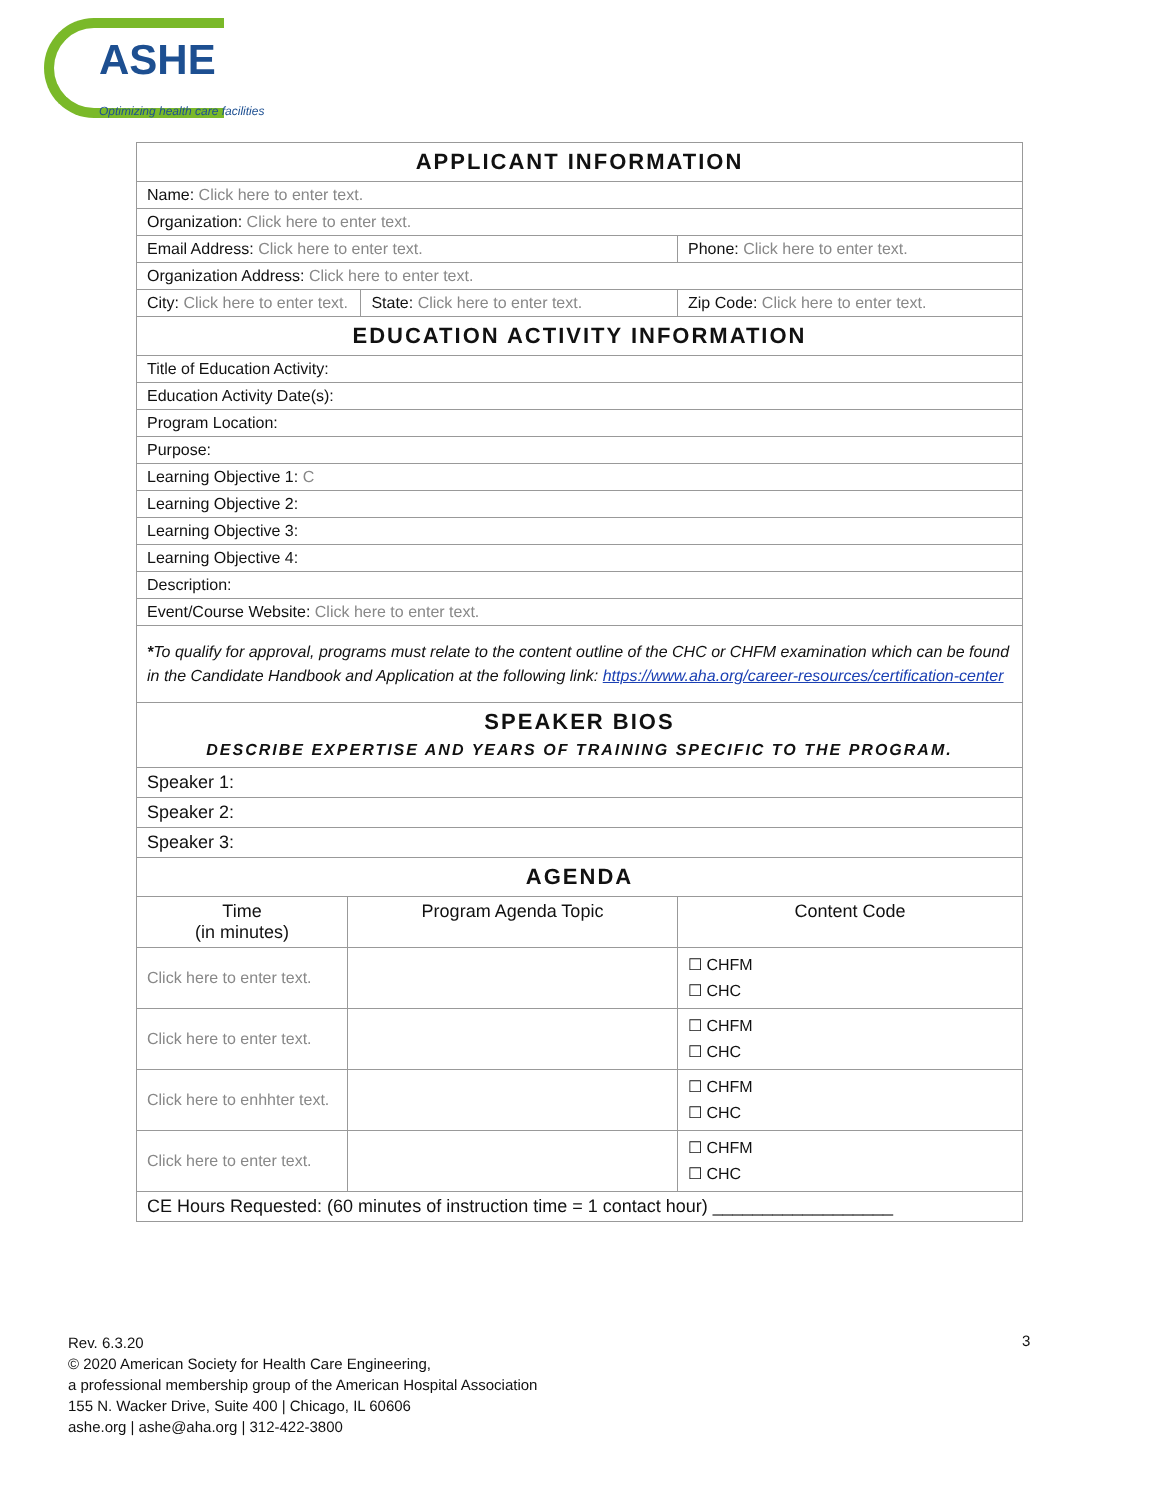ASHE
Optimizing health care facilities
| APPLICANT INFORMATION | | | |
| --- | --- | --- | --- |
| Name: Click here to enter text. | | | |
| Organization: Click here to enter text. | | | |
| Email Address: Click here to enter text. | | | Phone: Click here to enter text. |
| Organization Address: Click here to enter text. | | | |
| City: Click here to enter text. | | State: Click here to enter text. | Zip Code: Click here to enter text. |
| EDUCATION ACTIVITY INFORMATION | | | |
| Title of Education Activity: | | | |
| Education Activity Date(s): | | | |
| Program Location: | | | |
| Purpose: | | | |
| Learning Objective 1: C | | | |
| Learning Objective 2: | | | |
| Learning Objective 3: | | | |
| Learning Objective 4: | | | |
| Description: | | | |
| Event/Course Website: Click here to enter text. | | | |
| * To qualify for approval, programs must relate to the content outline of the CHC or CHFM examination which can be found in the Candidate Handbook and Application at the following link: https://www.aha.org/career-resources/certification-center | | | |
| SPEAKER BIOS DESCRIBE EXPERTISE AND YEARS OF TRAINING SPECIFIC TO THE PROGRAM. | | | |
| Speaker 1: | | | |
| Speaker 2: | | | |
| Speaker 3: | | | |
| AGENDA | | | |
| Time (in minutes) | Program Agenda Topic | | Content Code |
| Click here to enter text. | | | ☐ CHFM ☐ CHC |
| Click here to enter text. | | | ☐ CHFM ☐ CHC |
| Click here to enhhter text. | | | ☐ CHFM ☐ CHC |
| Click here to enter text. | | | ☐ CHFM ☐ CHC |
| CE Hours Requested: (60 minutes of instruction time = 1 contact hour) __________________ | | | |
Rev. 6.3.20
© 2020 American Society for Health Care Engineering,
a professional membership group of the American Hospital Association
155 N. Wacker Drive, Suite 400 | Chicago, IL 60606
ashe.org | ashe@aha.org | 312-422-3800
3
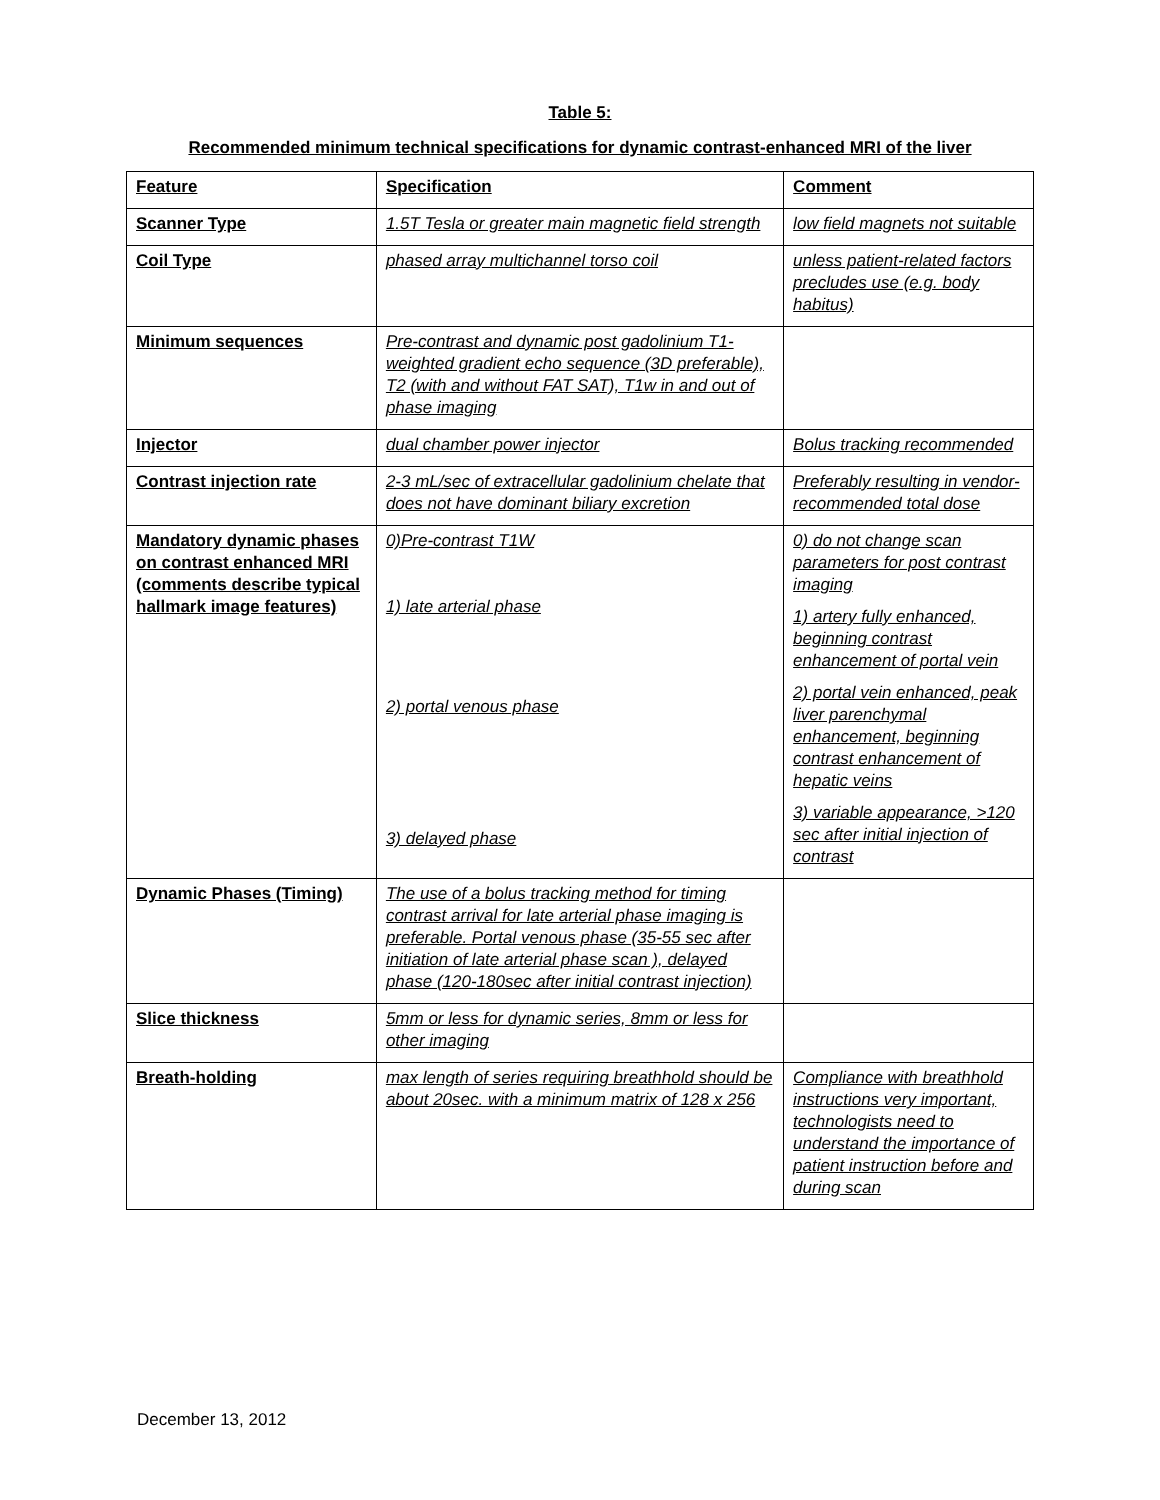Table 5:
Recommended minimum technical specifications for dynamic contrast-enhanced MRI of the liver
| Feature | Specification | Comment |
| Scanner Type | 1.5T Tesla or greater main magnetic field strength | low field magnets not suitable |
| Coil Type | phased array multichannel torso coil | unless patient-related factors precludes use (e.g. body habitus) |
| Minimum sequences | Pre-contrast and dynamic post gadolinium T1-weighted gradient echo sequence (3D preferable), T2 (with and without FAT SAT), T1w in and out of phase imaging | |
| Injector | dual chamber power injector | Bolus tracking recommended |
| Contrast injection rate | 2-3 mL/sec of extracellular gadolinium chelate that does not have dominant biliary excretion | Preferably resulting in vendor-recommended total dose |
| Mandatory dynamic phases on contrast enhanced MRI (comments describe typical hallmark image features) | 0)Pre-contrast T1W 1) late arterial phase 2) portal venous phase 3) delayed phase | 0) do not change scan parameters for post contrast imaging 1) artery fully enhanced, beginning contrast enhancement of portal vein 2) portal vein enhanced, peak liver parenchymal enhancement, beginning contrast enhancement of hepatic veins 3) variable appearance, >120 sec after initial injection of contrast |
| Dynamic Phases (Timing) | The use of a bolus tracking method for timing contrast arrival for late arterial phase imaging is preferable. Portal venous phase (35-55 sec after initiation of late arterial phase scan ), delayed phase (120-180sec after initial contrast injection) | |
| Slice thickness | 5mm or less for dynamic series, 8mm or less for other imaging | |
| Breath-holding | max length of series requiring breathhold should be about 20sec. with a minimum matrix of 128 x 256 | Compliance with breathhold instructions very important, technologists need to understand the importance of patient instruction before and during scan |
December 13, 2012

---

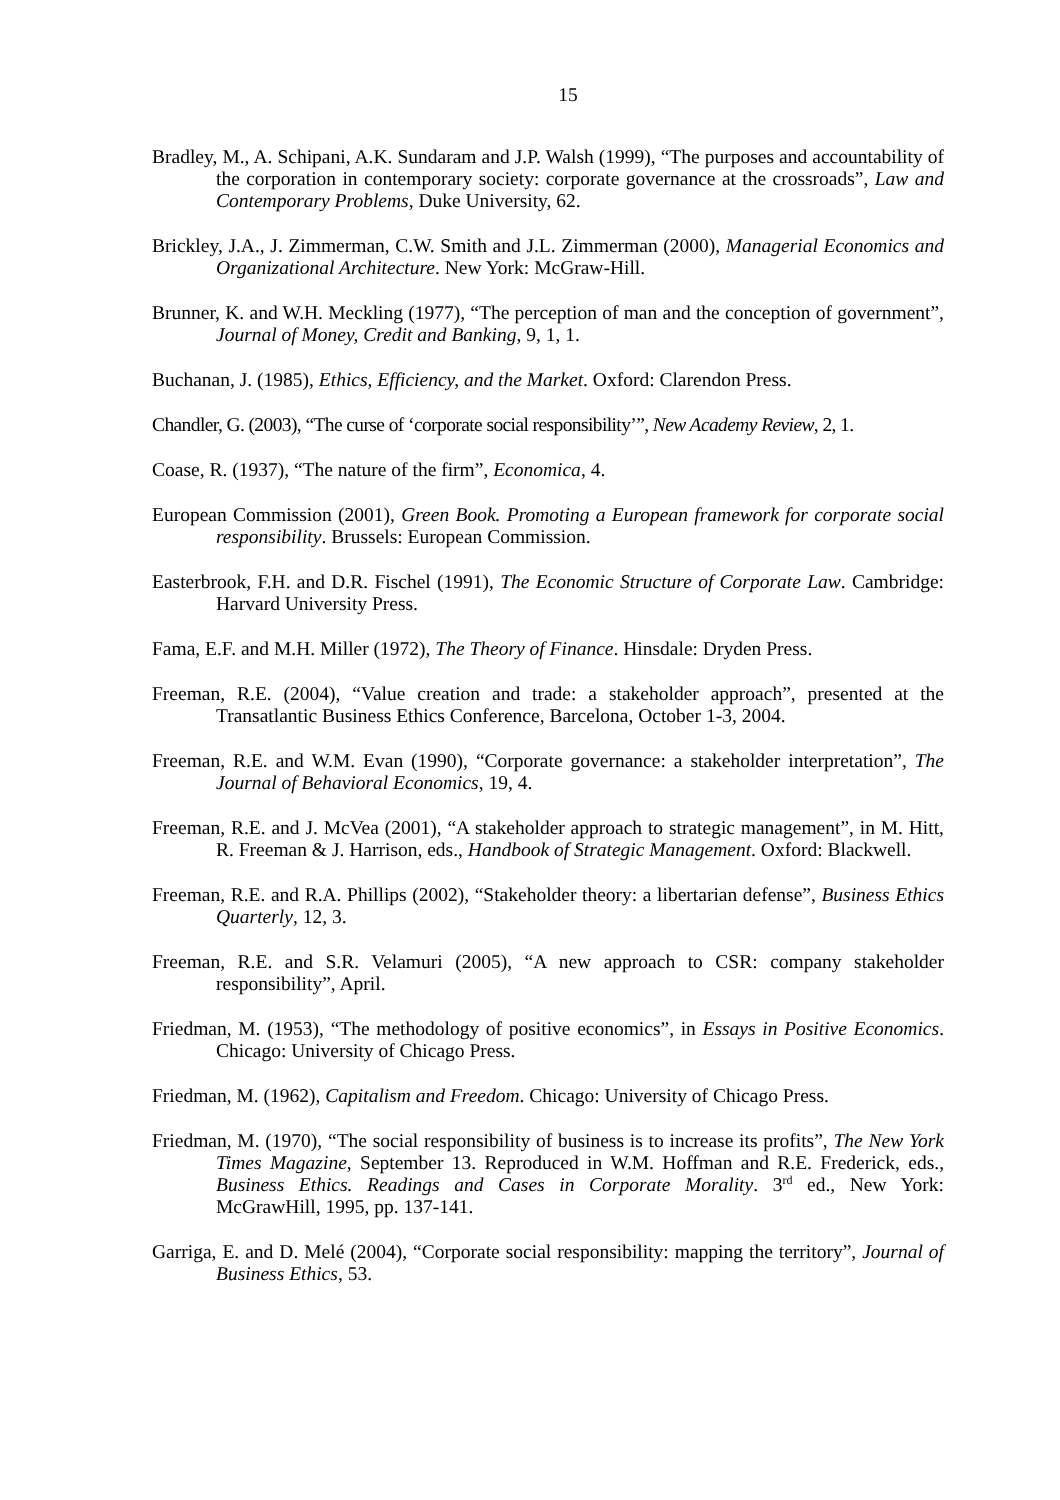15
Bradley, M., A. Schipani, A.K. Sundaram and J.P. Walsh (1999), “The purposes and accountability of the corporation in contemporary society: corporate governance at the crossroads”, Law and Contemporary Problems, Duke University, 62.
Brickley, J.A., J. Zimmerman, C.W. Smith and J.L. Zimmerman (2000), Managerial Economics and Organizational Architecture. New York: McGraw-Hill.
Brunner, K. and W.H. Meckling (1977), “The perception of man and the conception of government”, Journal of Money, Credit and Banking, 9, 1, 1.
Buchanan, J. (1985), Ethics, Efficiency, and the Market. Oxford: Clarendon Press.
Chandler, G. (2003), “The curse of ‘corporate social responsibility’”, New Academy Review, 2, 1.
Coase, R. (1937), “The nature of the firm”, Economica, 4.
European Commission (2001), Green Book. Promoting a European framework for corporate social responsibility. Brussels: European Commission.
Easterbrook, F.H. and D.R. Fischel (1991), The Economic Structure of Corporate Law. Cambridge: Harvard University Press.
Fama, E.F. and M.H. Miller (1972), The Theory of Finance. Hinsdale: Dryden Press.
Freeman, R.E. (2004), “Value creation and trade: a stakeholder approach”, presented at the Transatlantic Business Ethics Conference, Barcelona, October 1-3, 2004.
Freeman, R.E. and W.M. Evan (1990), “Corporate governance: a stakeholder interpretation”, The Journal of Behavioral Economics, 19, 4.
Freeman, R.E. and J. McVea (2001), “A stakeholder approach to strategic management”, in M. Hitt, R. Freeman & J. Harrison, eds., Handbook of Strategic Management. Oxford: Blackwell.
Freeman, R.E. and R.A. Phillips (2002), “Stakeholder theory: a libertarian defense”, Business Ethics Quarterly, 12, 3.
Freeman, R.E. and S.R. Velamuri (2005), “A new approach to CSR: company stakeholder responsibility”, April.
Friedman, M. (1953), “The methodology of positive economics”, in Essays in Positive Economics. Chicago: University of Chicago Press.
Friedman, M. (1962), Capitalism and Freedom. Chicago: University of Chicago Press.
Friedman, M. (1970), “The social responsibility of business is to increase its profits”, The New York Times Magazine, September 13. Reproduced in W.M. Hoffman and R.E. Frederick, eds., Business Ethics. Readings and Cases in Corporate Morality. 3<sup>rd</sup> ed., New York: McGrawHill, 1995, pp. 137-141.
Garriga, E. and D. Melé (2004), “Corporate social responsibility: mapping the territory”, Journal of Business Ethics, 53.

---

▸ **Assignment**
Print everything from the line with "Organization Address: Click" down to the line with "phase imaging | |" in the entries above, both lines included and nothing more, without the pictures.

▸ **Answer space**
| Organization Address: Click here to enter text. | | | |
| City: Click here to enter text. | | State: Click here to enter text. | Zip Code: Click here to enter text. |
| EDUCATION ACTIVITY INFORMATION | | | |
| Title of Education Activity: | | | |
| Education Activity Date(s): | | | |
| Program Location: | | | |
| Purpose: | | | |
| Learning Objective 1: C | | | |
| Learning Objective 2: | | | |
| Learning Objective 3: | | | |
| Learning Objective 4: | | | |
| Description: | | | |
| Event/Course Website: Click here to enter text. | | | |
| * To qualify for approval, programs must relate to the content outline of the CHC or CHFM examination which can be found in the Candidate Handbook and Application at the following link: https://www.aha.org/career-resources/certification-center | | | |
| SPEAKER BIOS DESCRIBE EXPERTISE AND YEARS OF TRAINING SPECIFIC TO THE PROGRAM. | | | |
| Speaker 1: | | | |
| Speaker 2: | | | |
| Speaker 3: | | | |
| AGENDA | | | |
| Time (in minutes) | Program Agenda Topic | | Content Code |
| Click here to enter text. | | | ☐ CHFM ☐ CHC |
| Click here to enter text. | | | ☐ CHFM ☐ CHC |
| Click here to enhhter text. | | | ☐ CHFM ☐ CHC |
| Click here to enter text. | | | ☐ CHFM ☐ CHC |
| CE Hours Requested: (60 minutes of instruction time = 1 contact hour) __________________ | | | |
Rev. 6.3.20
© 2020 American Society for Health Care Engineering,
a professional membership group of the American Hospital Association
155 N. Wacker Drive, Suite 400 | Chicago, IL 60606
ashe.org | ashe@aha.org | 312-422-3800
3
Table 5:
Recommended minimum technical specifications for dynamic contrast-enhanced MRI of the liver
| Feature | Specification | Comment |
| Scanner Type | 1.5T Tesla or greater main magnetic field strength | low field magnets not suitable |
| Coil Type | phased array multichannel torso coil | unless patient-related factors precludes use (e.g. body habitus) |
| Minimum sequences | Pre-contrast and dynamic post gadolinium T1-weighted gradient echo sequence (3D preferable), T2 (with and without FAT SAT), T1w in and out of phase imaging | |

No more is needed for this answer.